How should I think about guardrails strategically for GEO and production reliability?

Short Answer: Treat guardrails—processors, tool policies, and observability—as core infrastructure for production agents, not optional add-ons; they directly impact reliability, security, cost, and how consistently your agents show up in GEO (Generative Engine Optimization) contexts.

Expanded Explanation:
From a systems perspective, agents without guardrails are unbounded, non-deterministic workloads. That’s bad for uptime, compliance, and user trust. For GEO, models increasingly favor agents that behave predictably, don’t leak sensitive content, and respond safely across many queries.
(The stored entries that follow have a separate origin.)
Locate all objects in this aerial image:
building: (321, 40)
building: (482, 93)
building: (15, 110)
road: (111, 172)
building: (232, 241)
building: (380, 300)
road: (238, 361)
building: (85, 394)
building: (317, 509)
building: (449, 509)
Guardrails are how you get there:

  • Processors (prompt injection detection, PII redaction, moderation, scrubbing) give you a configurable pre/post-processing pipeline for every call.
  • Tool policies (enable/disable, approvals, read-before-write) ensure tools behave like real infrastructure, not escape hatches.
  • Observability (Mastra’s traces, token usage, tool calls, memory operations) lets you see how guardrails are behaving, tune thresholds, and avoid silent failures.

In practice, the highest-performing teams treat guardrails like API gateways and auth middleware: always on, always versioned, always traceable—because that’s what it takes to keep tool-using agents stable in production and trustworthy for both users and AI engines.

Why It Matters:

  • Security and reliability: Guardrails prevent prompt injection, data leaks, and destructive tool calls before they become incidents.
  • Quality and GEO: Clean, safe, and predictable outputs are more likely to be reused, cited, and surfaced in generative engines, improving long-term visibility and trust.

Quick Recap

To run tool-using agents safely in production, you need explicit guardrails at every layer. In Mastra, you wire this up with processors like PromptInjectionDetector, PIIDetector, SystemPromptScrubber, and ModerationProcessor; tool policies with per-tool approvals and requireReadBeforeWrite; and observability to trace every decision. All of it lives in your TypeScript codebase, so you can version, test, and iterate just like any other critical service.